YOUR OBJECTIVE> After locating the line with "265 140 17.66", retype it and every later line exactly, stopping at the end of the records.

INPUT FOR THIS TASK>

• • • •

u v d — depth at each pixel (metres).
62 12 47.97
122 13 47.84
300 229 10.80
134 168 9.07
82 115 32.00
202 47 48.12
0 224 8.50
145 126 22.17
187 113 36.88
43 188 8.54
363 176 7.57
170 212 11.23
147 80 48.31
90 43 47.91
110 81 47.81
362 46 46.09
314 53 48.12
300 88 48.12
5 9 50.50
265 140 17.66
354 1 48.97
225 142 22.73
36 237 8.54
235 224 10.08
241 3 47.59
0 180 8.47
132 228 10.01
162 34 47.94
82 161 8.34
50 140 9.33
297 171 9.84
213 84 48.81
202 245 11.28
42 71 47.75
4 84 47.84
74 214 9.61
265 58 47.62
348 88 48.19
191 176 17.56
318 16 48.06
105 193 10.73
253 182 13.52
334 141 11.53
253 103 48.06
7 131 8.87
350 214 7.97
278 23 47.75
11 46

• • • •

WRITTEN SOLUTION>
265 140 17.66
354 1 48.97
225 142 22.73
36 237 8.54
235 224 10.08
241 3 47.59
0 180 8.47
132 228 10.01
162 34 47.94
82 161 8.34
50 140 9.33
297 171 9.84
213 84 48.81
202 245 11.28
42 71 47.75
4 84 47.84
74 214 9.61
265 58 47.62
348 88 48.19
191 176 17.56
318 16 48.06
105 193 10.73
253 182 13.52
334 141 11.53
253 103 48.06
7 131 8.87
350 214 7.97
278 23 47.75
11 46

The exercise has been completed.